Stored data: Begin

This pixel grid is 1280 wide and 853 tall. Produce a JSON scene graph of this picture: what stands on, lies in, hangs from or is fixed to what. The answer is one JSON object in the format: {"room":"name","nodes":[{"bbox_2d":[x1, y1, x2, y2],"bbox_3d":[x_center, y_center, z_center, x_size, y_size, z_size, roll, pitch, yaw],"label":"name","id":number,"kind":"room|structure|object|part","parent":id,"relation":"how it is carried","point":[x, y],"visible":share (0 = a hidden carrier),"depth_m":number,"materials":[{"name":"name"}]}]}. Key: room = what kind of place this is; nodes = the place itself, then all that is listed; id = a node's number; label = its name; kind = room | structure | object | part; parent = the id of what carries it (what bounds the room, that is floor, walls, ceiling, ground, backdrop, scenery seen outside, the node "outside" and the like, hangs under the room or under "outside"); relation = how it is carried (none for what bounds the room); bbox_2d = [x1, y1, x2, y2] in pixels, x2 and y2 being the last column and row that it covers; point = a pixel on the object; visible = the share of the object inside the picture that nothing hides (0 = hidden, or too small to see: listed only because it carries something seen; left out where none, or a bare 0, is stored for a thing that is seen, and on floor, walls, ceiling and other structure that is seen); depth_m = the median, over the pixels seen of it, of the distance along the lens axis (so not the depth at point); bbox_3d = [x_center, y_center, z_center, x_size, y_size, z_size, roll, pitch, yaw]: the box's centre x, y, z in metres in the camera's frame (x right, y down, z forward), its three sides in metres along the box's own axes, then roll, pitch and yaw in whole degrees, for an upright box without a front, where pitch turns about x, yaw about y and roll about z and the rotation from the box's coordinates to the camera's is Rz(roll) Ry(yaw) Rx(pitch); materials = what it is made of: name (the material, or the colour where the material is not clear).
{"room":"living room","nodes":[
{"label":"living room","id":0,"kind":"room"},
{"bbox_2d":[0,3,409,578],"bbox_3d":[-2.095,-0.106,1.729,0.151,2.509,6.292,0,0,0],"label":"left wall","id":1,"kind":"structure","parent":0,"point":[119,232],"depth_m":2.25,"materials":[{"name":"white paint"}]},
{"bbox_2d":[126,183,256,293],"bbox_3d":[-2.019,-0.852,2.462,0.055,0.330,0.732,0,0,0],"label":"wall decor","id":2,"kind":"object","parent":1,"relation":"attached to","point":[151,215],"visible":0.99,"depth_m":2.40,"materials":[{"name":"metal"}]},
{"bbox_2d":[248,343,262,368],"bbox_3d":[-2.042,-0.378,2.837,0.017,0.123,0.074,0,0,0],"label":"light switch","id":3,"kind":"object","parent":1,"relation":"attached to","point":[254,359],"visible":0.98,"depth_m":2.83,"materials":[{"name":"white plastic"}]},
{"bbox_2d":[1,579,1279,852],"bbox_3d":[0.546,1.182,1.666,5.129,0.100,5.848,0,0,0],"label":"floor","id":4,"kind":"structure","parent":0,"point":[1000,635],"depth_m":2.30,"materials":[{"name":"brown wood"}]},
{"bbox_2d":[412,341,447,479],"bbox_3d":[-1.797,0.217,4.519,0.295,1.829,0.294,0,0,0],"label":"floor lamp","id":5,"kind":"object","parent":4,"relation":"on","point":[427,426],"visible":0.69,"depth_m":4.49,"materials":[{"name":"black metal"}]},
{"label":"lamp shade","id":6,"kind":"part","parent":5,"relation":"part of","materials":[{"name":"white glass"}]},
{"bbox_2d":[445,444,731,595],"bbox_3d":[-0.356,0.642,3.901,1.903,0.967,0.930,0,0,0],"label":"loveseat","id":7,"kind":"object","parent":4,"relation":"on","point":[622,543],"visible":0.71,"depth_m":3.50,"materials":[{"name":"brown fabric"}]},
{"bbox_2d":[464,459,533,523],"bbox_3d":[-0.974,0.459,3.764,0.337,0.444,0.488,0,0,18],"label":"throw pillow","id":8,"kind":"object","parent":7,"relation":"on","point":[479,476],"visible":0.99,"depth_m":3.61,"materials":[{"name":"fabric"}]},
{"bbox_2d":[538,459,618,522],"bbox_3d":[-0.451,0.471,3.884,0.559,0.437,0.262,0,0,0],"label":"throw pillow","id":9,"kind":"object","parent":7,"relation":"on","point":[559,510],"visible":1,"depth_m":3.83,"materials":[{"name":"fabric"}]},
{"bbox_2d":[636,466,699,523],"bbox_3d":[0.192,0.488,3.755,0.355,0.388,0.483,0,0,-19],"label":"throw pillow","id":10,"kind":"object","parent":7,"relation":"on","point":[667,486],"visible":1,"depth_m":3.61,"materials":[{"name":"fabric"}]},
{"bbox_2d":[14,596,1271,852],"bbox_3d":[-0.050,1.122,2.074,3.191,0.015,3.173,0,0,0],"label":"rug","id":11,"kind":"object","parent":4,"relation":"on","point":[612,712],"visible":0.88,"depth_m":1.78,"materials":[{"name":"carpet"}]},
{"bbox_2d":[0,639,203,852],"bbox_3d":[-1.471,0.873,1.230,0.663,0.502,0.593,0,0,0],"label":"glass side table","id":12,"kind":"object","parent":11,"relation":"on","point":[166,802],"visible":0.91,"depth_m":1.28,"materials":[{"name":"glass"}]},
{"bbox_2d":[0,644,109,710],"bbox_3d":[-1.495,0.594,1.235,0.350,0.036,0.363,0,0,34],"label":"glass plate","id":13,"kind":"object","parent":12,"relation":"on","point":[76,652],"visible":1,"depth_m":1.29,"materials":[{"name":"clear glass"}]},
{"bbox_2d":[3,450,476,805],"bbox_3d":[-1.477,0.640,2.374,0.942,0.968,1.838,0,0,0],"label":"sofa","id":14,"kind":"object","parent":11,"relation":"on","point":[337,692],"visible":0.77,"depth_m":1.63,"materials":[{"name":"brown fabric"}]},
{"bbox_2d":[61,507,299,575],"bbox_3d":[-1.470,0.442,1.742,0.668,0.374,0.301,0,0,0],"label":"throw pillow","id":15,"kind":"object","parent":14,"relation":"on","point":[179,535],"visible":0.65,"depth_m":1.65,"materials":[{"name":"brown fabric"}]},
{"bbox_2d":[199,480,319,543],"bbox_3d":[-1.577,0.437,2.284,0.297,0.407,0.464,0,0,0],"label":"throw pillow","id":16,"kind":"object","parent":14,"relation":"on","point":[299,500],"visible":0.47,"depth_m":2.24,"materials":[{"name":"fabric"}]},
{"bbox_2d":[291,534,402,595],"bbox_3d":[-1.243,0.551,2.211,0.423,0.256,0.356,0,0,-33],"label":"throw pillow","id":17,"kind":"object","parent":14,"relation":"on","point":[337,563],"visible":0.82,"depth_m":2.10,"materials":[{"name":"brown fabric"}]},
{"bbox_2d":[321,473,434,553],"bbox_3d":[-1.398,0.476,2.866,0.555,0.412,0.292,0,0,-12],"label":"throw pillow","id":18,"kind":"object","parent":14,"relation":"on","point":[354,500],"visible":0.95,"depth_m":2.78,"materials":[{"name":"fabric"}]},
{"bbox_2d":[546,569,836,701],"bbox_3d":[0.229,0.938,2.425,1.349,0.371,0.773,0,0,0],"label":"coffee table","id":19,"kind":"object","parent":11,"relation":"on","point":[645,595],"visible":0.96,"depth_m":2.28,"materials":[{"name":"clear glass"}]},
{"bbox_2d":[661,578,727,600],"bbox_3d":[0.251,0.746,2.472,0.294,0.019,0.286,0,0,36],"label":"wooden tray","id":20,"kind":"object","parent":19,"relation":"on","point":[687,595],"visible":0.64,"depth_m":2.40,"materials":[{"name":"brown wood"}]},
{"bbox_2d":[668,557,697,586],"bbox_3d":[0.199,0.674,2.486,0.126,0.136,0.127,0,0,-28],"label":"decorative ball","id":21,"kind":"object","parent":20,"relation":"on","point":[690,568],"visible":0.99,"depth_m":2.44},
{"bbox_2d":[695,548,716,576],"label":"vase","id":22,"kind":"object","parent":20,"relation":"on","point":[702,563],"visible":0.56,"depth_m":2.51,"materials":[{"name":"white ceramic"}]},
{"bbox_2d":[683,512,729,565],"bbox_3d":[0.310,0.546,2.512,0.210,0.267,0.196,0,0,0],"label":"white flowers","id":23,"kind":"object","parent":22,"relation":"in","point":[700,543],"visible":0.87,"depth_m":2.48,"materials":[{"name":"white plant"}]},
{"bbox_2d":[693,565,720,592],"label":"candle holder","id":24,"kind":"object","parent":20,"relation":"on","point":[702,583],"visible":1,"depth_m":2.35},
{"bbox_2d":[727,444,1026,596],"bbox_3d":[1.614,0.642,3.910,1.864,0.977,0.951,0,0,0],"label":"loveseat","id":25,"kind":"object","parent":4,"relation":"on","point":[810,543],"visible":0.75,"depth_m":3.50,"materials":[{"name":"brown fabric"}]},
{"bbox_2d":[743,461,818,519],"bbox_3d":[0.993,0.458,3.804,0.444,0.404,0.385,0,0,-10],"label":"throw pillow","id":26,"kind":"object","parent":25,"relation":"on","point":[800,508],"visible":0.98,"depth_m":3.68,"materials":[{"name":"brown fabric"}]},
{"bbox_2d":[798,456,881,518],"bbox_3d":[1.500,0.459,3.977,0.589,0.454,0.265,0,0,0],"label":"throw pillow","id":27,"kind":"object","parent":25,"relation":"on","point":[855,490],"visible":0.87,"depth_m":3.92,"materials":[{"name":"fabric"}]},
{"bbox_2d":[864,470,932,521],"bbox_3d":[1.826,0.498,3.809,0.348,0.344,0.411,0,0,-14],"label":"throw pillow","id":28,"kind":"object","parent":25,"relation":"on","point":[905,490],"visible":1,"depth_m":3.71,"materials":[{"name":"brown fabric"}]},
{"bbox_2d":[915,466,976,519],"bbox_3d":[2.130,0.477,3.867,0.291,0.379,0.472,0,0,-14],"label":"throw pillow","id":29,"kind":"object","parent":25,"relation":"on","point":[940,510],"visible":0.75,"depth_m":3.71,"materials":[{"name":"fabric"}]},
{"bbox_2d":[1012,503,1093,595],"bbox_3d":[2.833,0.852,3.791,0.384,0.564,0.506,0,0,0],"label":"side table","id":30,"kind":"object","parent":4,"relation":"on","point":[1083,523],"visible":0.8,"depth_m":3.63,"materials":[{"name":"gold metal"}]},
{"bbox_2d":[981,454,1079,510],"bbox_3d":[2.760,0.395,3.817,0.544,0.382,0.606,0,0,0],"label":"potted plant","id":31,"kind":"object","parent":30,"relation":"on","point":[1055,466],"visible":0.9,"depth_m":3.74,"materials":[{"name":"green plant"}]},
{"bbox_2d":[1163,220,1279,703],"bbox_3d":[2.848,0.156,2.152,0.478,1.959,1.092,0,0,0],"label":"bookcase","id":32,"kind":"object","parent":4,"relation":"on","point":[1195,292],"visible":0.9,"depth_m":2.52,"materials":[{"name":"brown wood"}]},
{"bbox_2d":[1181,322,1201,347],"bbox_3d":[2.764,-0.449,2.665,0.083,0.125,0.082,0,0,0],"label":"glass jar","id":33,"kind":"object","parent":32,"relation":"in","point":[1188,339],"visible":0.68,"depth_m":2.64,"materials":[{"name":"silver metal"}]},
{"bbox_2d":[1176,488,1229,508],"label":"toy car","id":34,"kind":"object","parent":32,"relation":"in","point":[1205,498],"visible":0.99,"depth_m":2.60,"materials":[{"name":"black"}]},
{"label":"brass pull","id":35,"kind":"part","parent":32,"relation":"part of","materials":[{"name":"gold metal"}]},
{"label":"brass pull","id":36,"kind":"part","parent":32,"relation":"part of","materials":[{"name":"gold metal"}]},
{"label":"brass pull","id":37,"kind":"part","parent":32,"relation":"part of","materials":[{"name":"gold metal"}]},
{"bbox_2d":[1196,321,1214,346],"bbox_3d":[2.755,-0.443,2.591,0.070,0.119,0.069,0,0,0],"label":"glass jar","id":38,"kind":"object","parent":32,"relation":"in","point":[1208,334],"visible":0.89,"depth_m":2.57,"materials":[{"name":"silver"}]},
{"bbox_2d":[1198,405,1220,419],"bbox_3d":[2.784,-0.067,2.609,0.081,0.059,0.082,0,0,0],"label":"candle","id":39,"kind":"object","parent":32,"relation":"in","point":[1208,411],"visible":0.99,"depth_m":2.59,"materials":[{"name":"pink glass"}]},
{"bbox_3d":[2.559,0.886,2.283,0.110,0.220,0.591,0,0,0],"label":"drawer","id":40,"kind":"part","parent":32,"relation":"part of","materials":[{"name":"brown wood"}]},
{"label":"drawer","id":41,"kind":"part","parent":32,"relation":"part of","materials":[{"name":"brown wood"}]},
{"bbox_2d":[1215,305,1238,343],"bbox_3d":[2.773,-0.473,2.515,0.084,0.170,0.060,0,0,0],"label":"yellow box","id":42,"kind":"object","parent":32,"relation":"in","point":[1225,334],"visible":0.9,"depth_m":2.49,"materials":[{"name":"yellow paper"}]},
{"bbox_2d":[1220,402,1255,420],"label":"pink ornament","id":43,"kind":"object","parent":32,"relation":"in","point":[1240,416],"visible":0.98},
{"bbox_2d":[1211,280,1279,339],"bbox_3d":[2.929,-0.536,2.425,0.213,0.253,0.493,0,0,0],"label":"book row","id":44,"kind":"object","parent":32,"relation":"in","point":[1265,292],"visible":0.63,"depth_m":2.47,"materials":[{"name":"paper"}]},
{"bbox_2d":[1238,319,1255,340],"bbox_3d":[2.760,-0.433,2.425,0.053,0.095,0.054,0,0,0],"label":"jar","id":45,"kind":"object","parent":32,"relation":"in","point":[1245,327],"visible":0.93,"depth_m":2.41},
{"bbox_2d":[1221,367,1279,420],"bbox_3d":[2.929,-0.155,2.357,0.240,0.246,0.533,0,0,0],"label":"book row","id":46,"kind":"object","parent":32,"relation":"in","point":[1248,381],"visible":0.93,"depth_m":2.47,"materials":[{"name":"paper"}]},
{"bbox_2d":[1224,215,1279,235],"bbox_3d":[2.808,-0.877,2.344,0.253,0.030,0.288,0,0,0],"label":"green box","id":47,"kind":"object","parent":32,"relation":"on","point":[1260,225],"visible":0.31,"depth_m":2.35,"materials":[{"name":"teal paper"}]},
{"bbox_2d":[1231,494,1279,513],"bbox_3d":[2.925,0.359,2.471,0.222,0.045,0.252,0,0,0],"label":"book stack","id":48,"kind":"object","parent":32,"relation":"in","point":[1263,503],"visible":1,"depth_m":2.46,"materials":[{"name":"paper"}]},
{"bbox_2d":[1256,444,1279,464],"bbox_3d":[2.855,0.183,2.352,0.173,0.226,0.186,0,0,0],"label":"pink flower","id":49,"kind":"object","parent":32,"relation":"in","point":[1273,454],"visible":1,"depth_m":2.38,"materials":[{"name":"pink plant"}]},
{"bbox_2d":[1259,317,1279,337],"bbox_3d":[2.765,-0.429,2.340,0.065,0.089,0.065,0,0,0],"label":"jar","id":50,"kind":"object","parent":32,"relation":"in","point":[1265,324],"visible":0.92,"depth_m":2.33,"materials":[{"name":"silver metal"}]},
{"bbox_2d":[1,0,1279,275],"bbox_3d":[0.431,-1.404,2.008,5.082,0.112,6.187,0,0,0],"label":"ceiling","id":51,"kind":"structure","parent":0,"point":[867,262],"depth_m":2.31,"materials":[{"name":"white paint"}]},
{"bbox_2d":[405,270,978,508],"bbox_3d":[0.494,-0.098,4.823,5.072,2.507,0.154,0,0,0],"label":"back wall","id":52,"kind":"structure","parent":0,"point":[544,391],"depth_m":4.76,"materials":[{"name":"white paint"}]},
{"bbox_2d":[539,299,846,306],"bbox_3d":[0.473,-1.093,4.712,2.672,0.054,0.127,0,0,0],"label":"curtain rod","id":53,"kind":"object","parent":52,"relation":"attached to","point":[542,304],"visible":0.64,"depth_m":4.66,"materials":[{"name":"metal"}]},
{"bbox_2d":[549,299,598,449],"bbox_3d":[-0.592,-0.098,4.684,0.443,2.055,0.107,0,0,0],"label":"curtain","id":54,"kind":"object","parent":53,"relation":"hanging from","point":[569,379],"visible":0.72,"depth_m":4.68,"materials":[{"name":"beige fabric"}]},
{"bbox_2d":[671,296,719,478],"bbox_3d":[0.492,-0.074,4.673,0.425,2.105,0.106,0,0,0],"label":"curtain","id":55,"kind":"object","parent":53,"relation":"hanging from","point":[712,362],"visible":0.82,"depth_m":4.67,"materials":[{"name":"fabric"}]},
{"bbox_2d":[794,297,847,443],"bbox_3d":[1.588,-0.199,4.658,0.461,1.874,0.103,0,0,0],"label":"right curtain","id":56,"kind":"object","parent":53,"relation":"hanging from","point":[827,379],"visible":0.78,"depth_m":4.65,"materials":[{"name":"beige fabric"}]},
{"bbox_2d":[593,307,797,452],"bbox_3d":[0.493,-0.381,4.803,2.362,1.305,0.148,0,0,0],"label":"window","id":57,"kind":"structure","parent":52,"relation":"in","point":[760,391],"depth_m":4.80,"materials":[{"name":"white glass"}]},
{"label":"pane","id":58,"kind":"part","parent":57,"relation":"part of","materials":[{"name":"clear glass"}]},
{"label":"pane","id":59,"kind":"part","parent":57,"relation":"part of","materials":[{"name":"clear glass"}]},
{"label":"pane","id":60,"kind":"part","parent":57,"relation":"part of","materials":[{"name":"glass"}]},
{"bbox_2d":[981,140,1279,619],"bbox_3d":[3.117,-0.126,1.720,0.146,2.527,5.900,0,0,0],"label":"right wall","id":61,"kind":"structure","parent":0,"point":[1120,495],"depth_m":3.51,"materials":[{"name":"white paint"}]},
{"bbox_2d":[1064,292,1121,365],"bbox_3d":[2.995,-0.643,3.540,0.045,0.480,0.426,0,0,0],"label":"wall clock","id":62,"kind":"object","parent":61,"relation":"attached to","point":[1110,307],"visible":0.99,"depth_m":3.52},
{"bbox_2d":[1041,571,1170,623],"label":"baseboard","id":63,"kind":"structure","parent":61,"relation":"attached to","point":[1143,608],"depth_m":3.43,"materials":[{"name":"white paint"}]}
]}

Stored data: End
Stored data: Begin

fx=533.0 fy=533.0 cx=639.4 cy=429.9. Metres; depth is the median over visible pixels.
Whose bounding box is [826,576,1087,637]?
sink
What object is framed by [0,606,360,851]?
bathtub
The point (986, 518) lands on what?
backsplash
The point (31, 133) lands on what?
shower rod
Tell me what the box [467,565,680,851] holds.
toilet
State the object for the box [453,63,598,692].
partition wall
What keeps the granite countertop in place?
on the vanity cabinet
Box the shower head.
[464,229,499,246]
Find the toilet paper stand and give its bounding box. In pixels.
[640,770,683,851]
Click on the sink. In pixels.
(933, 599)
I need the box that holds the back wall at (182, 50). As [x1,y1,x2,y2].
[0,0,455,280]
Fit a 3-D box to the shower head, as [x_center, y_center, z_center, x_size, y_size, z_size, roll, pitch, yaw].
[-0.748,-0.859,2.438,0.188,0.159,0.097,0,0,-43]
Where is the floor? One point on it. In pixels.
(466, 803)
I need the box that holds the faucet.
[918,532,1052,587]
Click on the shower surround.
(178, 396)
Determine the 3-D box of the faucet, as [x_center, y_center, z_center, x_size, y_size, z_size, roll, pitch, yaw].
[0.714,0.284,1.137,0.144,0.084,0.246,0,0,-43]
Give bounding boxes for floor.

Stored data: End

Aim of the task:
Retype, in the same exact form, the lines of the material above from the line holding "Fit a 3-D box" through the line holding "Give bounding boxes for floor.".

Task solution:
Fit a 3-D box to the shower head, as [x_center, y_center, z_center, x_size, y_size, z_size, roll, pitch, yaw].
[-0.748,-0.859,2.438,0.188,0.159,0.097,0,0,-43]
Where is the floor? One point on it. In pixels.
(466, 803)
I need the box that holds the faucet.
[918,532,1052,587]
Click on the shower surround.
(178, 396)
Determine the 3-D box of the faucet, as [x_center, y_center, z_center, x_size, y_size, z_size, roll, pitch, yaw].
[0.714,0.284,1.137,0.144,0.084,0.246,0,0,-43]
Give bounding boxes for floor.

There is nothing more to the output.